* The problem: In the records below, find the line with "-242,22 +242,22 @@" and the line with "Glass Fiber (玻纤)</div>". Print both exactly, along with every line between them, and no other line.

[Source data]
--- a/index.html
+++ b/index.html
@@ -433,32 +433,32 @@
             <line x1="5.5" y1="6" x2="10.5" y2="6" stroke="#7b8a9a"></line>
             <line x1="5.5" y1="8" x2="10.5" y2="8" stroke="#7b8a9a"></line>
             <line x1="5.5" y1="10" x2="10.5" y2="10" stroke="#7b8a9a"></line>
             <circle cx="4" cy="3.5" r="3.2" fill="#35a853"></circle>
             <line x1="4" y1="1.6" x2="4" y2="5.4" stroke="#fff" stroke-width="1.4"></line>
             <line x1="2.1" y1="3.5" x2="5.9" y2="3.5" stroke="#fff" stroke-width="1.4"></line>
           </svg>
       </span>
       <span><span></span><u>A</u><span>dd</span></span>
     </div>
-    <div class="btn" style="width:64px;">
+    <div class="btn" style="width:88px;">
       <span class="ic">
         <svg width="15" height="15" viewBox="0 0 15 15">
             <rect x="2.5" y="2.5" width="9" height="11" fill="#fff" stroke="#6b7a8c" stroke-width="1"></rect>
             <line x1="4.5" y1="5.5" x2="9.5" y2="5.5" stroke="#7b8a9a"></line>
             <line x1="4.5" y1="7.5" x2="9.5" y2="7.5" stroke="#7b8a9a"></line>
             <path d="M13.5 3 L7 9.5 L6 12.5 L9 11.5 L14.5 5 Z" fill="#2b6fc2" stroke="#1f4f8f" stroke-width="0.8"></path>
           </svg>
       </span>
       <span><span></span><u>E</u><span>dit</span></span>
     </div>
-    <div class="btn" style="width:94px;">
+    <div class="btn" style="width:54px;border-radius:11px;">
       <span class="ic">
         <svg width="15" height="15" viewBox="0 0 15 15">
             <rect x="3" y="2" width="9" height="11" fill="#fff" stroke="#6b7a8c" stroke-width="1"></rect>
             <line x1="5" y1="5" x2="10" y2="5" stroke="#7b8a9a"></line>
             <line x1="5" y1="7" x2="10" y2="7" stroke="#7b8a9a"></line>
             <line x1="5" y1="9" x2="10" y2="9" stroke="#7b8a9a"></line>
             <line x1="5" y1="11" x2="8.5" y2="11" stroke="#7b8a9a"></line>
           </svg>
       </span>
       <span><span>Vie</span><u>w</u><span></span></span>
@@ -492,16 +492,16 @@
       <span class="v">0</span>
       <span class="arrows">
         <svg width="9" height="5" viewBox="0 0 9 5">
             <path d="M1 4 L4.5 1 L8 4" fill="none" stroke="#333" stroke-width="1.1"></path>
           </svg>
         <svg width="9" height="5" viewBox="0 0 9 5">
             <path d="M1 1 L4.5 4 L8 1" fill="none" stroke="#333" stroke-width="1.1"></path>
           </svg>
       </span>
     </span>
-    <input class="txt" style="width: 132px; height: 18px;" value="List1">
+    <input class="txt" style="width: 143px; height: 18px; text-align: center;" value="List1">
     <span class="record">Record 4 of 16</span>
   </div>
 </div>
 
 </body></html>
--
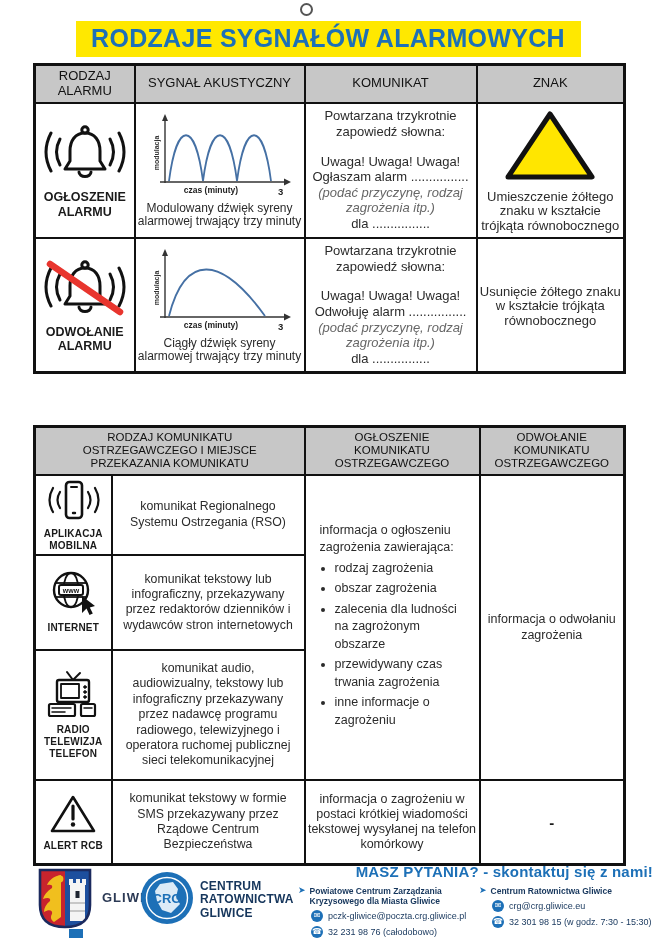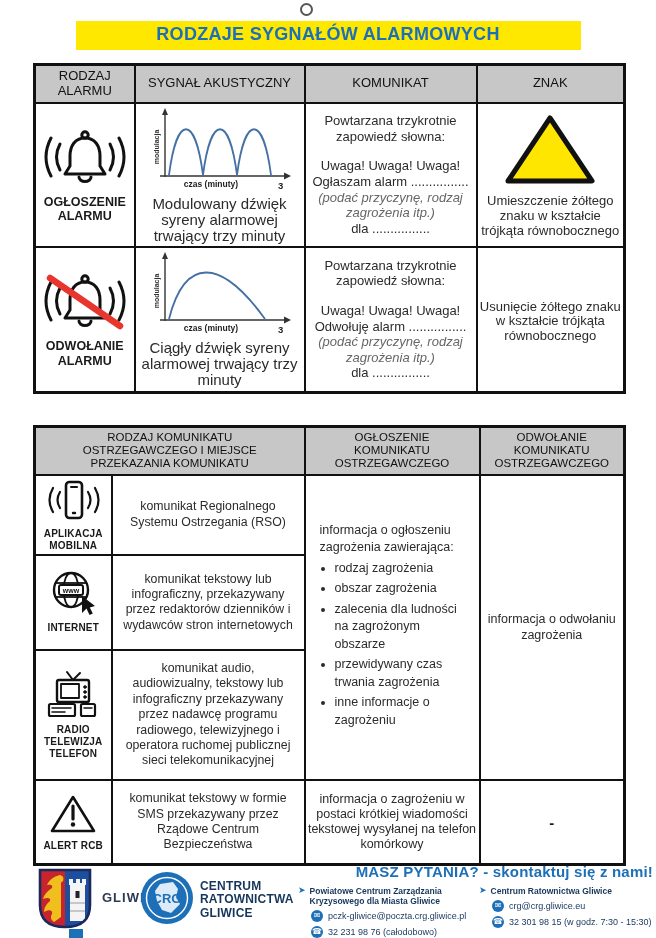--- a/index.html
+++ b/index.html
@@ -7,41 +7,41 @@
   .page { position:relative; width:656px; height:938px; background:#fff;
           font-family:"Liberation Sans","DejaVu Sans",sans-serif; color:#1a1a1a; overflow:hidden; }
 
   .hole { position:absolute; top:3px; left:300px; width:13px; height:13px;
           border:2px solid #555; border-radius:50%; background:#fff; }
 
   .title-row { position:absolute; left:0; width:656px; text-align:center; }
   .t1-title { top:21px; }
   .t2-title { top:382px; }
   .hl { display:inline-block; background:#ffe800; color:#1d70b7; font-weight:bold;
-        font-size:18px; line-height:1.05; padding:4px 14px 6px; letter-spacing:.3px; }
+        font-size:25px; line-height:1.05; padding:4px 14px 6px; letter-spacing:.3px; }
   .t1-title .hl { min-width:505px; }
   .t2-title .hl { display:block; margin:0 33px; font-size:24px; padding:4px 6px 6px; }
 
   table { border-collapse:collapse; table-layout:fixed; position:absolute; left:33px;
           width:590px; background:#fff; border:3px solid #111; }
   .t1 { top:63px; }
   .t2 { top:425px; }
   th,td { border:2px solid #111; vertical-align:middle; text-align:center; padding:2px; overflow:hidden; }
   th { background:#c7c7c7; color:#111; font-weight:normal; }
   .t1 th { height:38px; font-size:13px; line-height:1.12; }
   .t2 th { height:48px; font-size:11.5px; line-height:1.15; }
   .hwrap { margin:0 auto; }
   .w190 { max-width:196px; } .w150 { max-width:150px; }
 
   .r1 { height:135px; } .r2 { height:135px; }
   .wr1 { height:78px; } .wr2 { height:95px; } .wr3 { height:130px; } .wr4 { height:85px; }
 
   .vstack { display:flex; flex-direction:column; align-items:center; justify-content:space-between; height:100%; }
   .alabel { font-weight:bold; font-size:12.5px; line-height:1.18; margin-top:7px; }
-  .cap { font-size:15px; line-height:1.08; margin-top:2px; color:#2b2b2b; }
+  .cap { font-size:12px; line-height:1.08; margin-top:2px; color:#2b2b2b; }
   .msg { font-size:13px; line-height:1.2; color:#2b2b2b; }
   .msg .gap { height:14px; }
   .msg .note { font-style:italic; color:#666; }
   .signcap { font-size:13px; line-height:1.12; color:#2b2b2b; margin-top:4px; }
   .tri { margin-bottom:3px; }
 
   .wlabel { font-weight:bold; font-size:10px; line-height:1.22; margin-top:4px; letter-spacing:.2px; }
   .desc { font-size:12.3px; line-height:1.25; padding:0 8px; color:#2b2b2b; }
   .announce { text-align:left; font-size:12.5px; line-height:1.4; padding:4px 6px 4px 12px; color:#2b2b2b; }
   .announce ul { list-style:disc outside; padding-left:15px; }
...
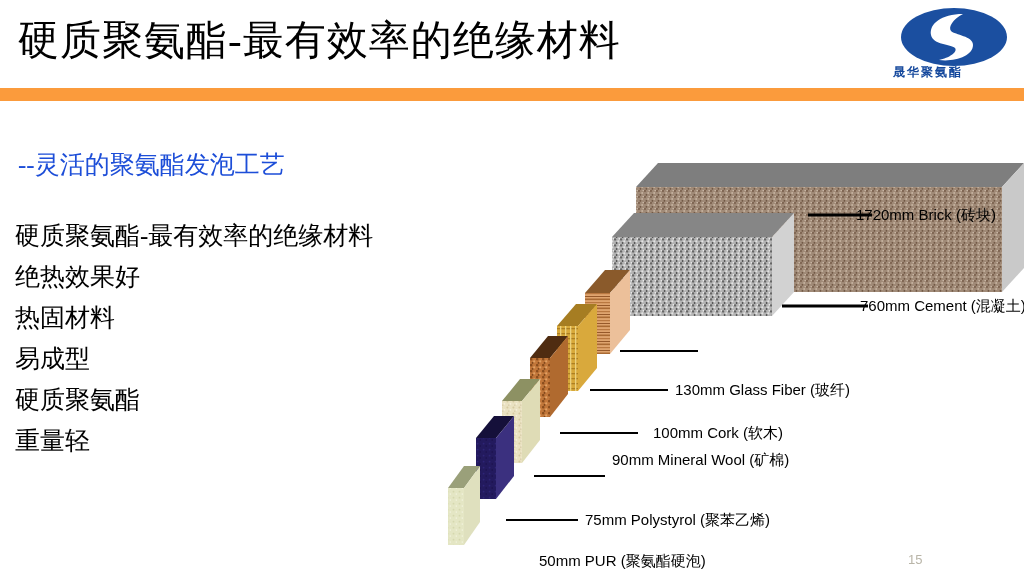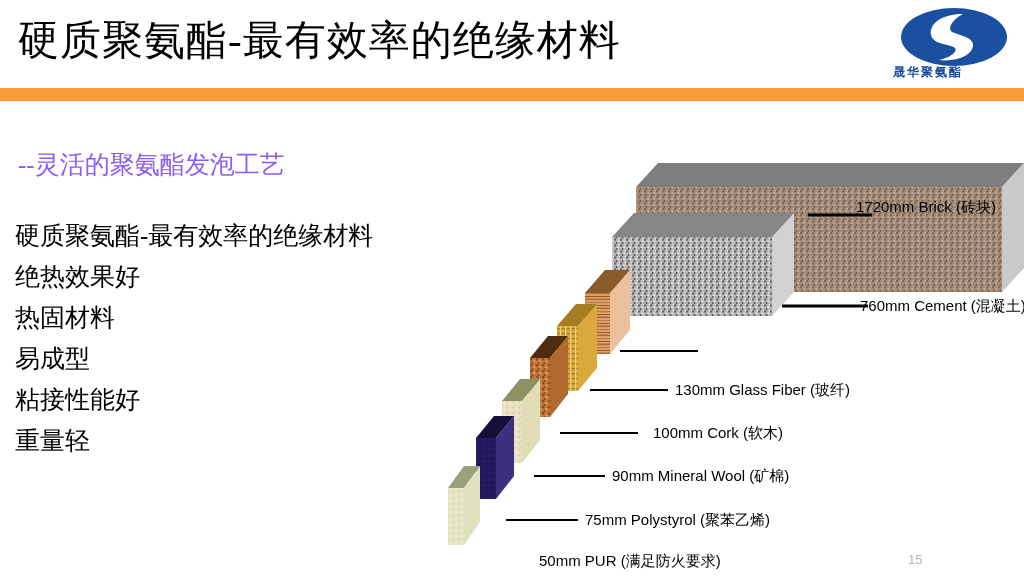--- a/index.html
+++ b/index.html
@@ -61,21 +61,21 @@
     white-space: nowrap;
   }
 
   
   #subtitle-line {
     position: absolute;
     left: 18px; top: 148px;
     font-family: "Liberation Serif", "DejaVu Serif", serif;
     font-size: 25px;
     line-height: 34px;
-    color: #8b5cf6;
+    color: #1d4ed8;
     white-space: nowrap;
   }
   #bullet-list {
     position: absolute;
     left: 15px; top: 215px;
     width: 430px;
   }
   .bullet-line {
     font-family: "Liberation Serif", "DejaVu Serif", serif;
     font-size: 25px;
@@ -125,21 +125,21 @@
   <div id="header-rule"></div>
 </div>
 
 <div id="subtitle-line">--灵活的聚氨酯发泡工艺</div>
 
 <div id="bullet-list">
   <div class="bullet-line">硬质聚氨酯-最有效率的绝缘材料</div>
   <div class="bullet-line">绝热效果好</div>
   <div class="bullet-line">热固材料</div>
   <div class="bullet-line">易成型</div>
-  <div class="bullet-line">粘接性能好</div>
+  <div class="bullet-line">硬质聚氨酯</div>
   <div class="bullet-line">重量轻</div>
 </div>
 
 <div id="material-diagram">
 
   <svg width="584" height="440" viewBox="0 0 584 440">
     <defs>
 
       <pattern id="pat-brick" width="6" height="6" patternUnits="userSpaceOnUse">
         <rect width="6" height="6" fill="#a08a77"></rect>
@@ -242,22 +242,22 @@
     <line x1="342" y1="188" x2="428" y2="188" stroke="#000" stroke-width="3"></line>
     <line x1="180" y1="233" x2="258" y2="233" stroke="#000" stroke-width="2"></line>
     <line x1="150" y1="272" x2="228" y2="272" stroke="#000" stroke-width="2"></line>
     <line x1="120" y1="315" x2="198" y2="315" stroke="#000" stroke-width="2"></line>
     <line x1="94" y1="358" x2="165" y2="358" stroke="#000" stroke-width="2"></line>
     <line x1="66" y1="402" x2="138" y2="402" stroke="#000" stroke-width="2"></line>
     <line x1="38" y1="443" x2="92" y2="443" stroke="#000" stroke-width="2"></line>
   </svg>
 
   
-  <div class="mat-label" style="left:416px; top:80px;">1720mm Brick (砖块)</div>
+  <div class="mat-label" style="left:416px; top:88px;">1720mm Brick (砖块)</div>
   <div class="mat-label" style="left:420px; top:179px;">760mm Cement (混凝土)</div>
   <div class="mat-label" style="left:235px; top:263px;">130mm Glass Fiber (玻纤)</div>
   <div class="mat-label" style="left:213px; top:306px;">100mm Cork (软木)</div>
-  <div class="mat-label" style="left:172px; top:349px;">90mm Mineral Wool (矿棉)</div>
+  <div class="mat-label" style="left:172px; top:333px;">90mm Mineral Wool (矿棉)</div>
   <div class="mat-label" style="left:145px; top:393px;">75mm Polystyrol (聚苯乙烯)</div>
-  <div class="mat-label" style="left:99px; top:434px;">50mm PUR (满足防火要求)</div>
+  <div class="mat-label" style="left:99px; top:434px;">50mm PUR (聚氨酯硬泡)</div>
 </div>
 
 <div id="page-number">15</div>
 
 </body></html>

* Expected answer:
@@ -242,22 +242,22 @@
     <line x1="342" y1="188" x2="428" y2="188" stroke="#000" stroke-width="3"></line>
     <line x1="180" y1="233" x2="258" y2="233" stroke="#000" stroke-width="2"></line>
     <line x1="150" y1="272" x2="228" y2="272" stroke="#000" stroke-width="2"></line>
     <line x1="120" y1="315" x2="198" y2="315" stroke="#000" stroke-width="2"></line>
     <line x1="94" y1="358" x2="165" y2="358" stroke="#000" stroke-width="2"></line>
     <line x1="66" y1="402" x2="138" y2="402" stroke="#000" stroke-width="2"></line>
     <line x1="38" y1="443" x2="92" y2="443" stroke="#000" stroke-width="2"></line>
   </svg>
 
   
-  <div class="mat-label" style="left:416px; top:80px;">1720mm Brick (砖块)</div>
+  <div class="mat-label" style="left:416px; top:88px;">1720mm Brick (砖块)</div>
   <div class="mat-label" style="left:420px; top:179px;">760mm Cement (混凝土)</div>
   <div class="mat-label" style="left:235px; top:263px;">130mm Glass Fiber (玻纤)</div>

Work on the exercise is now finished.